Sveaas's reliance on Cristallina is misplaced. The contract in that case required Christie's to advertise and promote the auction in a specific manner. In Cristallina, Christie's did not have the kind of discretion that it had here, where the scope of its fiduciary duty was circumscribed by the terms of the contract. The district court did not err in dismissing this claim.

C. Dismissal of the Damages Claim

Sveaas claims that the district court erred in holding that "the Agreement expressly precludes damages for wines that sell below the expected price." He argues that the damages limitation provision in the Agreement "only applies to a theory of damages based on the consignor's reliance on estimates produced by Christie's, not to compensatory damages arising from Christie's breach of the Agreement or its fiduciary duties."

That limitations provision, Section 2.8(b), provides that any estimate made by Christie's with respect to the expected selling price of the wine is a statement of opinion that should not be relied upon by the seller as a guarantee of sale. It also provides that in no event would Christie's "be liable for the failure of [the wines] to be sold at such estimated or expected price or to reach the reserve." In addition, Section 7.6 states that neither party will be liable to the other for "any special, consequential or incidental damages."

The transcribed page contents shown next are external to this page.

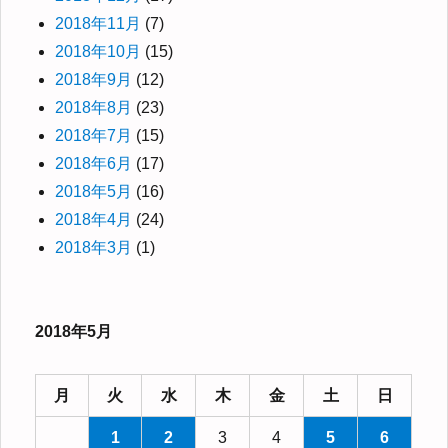
2018年11月
(7)
2018年10月
(15)
2018年9月
(12)
2018年8月
(23)
2018年7月
(15)
2018年6月
(17)
2018年5月
(16)
2018年4月
(24)
2018年3月
(1)
2018年5月
月
火
水
木
金
土
日
1
2
3
4
5
6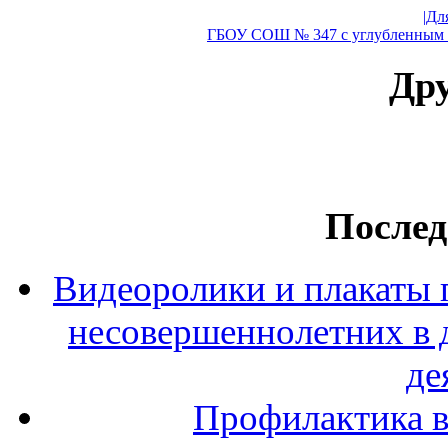
|Дл
ГБОУ СОШ № 347 с углубленным и
Дру
Послед
Видеоролики и плакаты 
несовершеннолетних в 
де
Профилактика в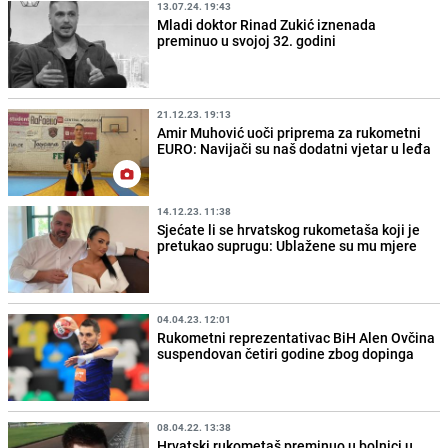
13.07.24. 19:43
Mladi doktor Rinad Zukić iznenada
preminuo u svojoj 32. godini
21.12.23. 19:13
Amir Muhović uoči priprema za rukometni
EURO: Navijači su naš dodatni vjetar u leđa
14.12.23. 11:38
Sjećate li se hrvatskog rukometaša koji je
pretukao suprugu: Ublažene su mu mjere
04.04.23. 12:01
Rukometni reprezentativac BiH Alen Ovčina
suspendovan četiri godine zbog dopinga
08.04.22. 13:38
Hrvatski rukometaš preminuo u bolnici u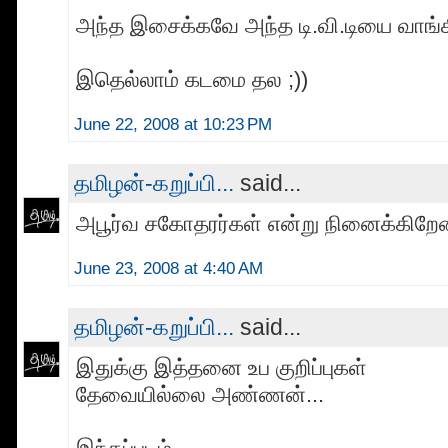
அந்த இசைக்கவே அந்த டி.வி.டியை வாங்க
இதெல்லாம் கடமை தல ;))
June 22, 2008 at 10:23 PM
தமிழன்-கறுப்பி...
said...
அபூர்வ சகோதரர்கள் என்று நினைக்கிறேன்
June 23, 2008 at 4:40 AM
தமிழன்-கறுப்பி...
said...
இதுக்கு இத்தனை உப குறிப்புகள்
தேவையில்லை அண்ணன்...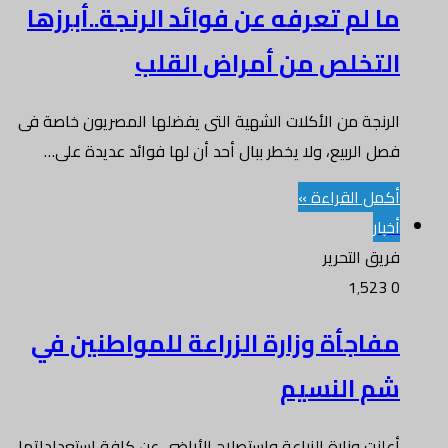
ما لم تعرفه عن فوائد الرنجة..أبرزها
التخلص من أمراض القلب
الرنجة من الأكلات الشهية التى يفضلها المصريون خاصة فى
فصل الربيع، ولا يخطر ببال أحد أن لها فوائد عديدة على…
أكمل القراءة »
أخبار
فريق التحرير
1٬523
0
مفاجأة وزارة الزراعة للمواطنين في
شم النسيم
أعلنت وزارة الزراعة واستصلاح الأراضي عن كافة استعداداتها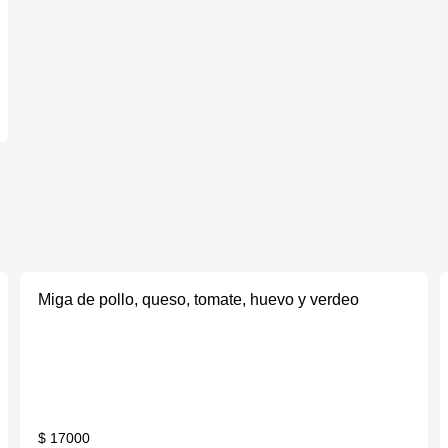
Miga de pollo, queso, tomate, huevo y verdeo
$ 17000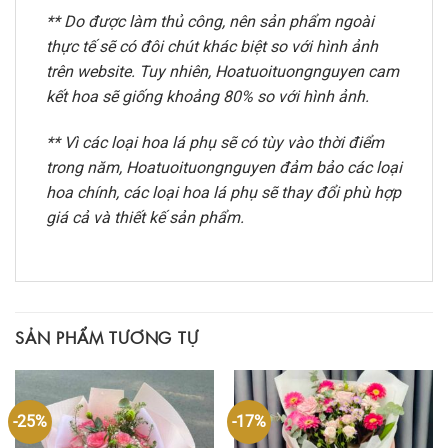
** Do được làm thủ công, nên sản phẩm ngoài
thực tế sẽ có đôi chút khác biệt so với hình ảnh
trên website. Tuy nhiên, Hoatuoituongnguyen cam
kết hoa sẽ giống khoảng 80% so với hình ảnh.
** Vì các loại hoa lá phụ sẽ có tùy vào thời điểm
trong năm, Hoatuoituongnguyen đảm bảo các loại
hoa chính, các loại hoa lá phụ sẽ thay đổi phù hợp
giá cả và thiết kế sản phẩm.
SẢN PHẨM TƯƠNG TỰ
-25%
-17%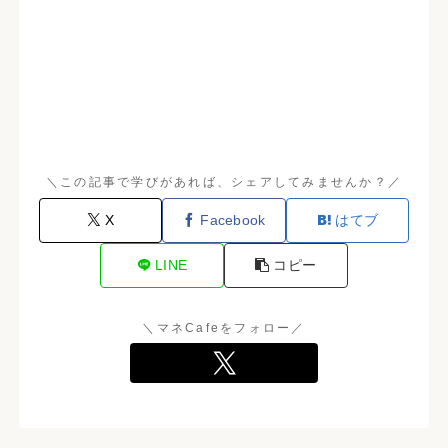
＼この記事で学びがあれば、シェアしてみませんか？／
X
Facebook
はてブ
LINE
コピー
＼マネCafeをフォロー／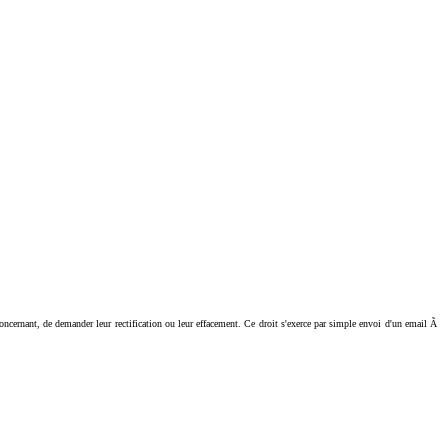
ant, de demander leur rectification ou leur effacement. Ce droit s'exerce par simple envoi d'un email Ã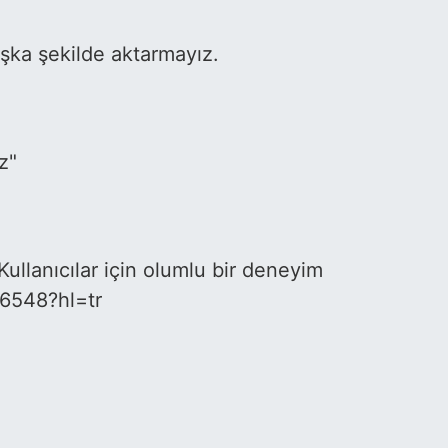
başka şekilde aktarmayız.
z"
 Kullanıcılar için olumlu bir deneyim
16548?hl=tr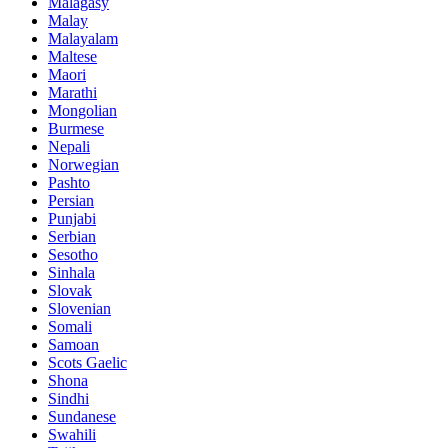
Malagasy
Malay
Malayalam
Maltese
Maori
Marathi
Mongolian
Burmese
Nepali
Norwegian
Pashto
Persian
Punjabi
Serbian
Sesotho
Sinhala
Slovak
Slovenian
Somali
Samoan
Scots Gaelic
Shona
Sindhi
Sundanese
Swahili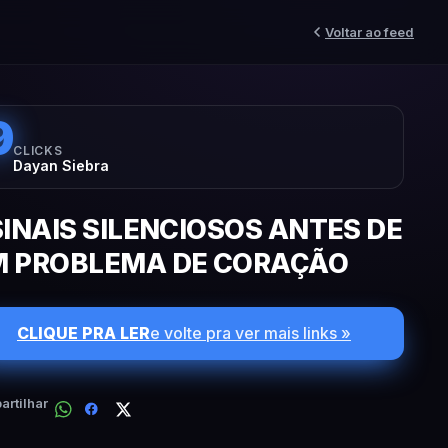
Voltar ao feed
9
CLICKS
Dayan Siebra
SINAIS SILENCIOSOS ANTES DE
 PROBLEMA DE CORAÇÃO
CLIQUE PRA LER
e volte pra ver mais links »
rtilhar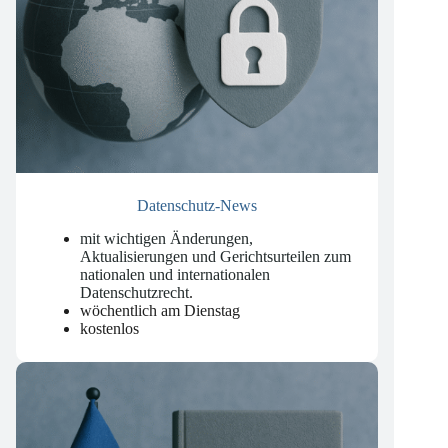
Datenschutz-News
mit wichtigen Änderungen,
Aktualisierungen und Gerichtsurteilen zum
nationalen und internationalen
Datenschutzrecht
.
wöchentlich am Dienstag
kostenlos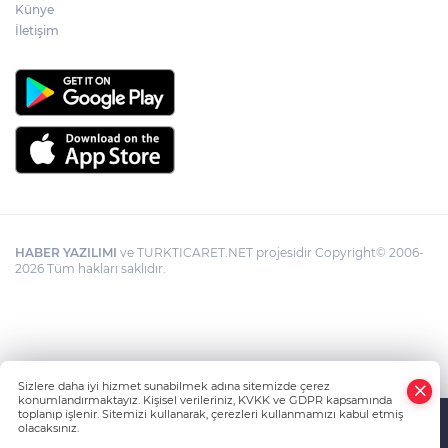
Künye
İletişim
HABER YAZILIMI
ve TURKTICARET.NET projesidir Copyright© 2006-
2026 Tüm hakları saklıdır.
Sizlere daha iyi hizmet sunabilmek adına sitemizde çerez
konumlandırmaktayız. Kişisel verileriniz, KVKK ve GDPR kapsamında
toplanıp işlenir. Sitemizi kullanarak, çerezleri kullanmamızı kabul etmiş
olacaksınız.
Anasayfa
Haber Ara
Yazarlar
İhbar Hattı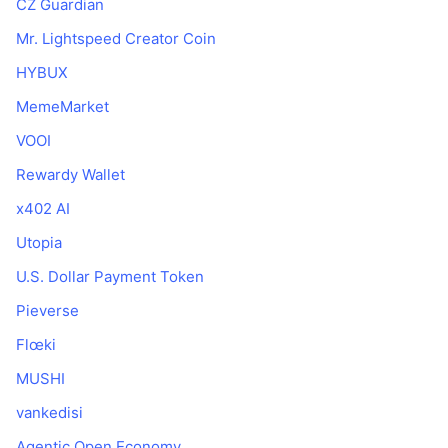
CZ Guardian
Mr. Lightspeed Creator Coin
HYBUX
MemeMarket
VOOI
Rewardy Wallet
x402 AI
Utopia
U.S. Dollar Payment Token
Pieverse
Flœki
MUSHI
vankedisi
Agentic Open Economy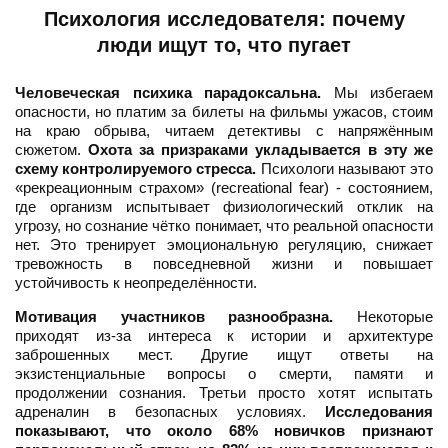
Психология исследователя: почему
люди ищут то, что пугает
Человеческая психика парадоксальна.
Мы избегаем
опасности, но платим за билеты на фильмы ужасов, стоим
на краю обрыва, читаем детективы с напряжённым
сюжетом.
Охота за призраками укладывается в эту же
схему контролируемого стресса.
Психологи называют это
«рекреационным страхом» (recreational fear) - состоянием,
где организм испытывает физиологический отклик на
угрозу, но сознание чётко понимает, что реальной опасности
нет. Это тренирует эмоциональную регуляцию, снижает
тревожность в повседневной жизни и повышает
устойчивость к неопределённости.
Мотивация участников разнообразна.
Некоторые
приходят из-за интереса к истории и архитектуре
заброшенных мест. Другие ищут ответы на
экзистенциальные вопросы о смерти, памяти и
продолжении сознания. Третьи просто хотят испытать
адреналин в безопасных условиях.
Исследования
показывают, что около 68% новичков признают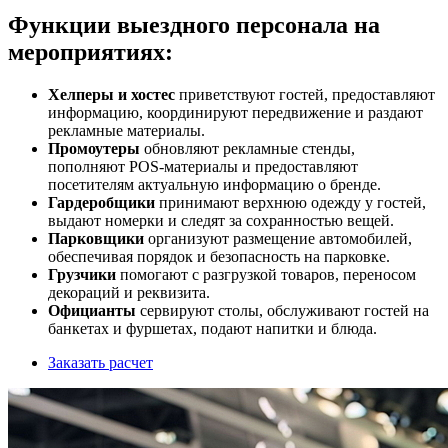
Функции выездного персонала на
мероприятиях:
Хелперы и хостес
приветствуют гостей, предоставляют
информацию, координируют передвижение и раздают
рекламные материалы.
Промоутеры
обновляют рекламные стенды,
пополняют POS-материалы и предоставляют
посетителям актуальную информацию о бренде.
Гардеробщики
принимают верхнюю одежду у гостей,
выдают номерки и следят за сохранностью вещей.
Парковщики
организуют размещение автомобилей,
обеспечивая порядок и безопасность на парковке.
Грузчики
помогают с разгрузкой товаров, переносом
декораций и реквизита.
Официанты
сервируют столы, обслуживают гостей на
банкетах и фуршетах, подают напитки и блюда.
Заказать расчет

Under New York law, a contractual limitation on liability provision "represents the parties' [a]greement on the allocation of the risk of economic loss in the event that the contemplated transaction is not fully executed, which the courts should honor." Metro. Life Ins. Co. v. Noble Lowndes Int'l, Inc., 84 N.Y.2d 430, 436 (1994). The provision is enforceable "unless the party seeking to avoid liability has engaged in grossly negligent conduct evincing a reckless disregard for the rights of others." Pacnet Network Ltd. v. KDDI Corp., 912 N.Y.S.2d 178, 180-81 (1st Dep't 2010) (internal quotation marks omitted). No such conduct was alleged here. The district court did not err in holding, based on the plain text of the Agreement, that the Agreement precluded recovery of damages for wines selling below the expected price.

For the reasons stated, the judgment of the district court is AFFIRMED.

FootNotes


1. The district court properly construed Sveaas's breach of the covenant of good faith and fair dealing claim "as a breach of contract claim premised upon Christie's alleged bad-faith performance of the Agreement."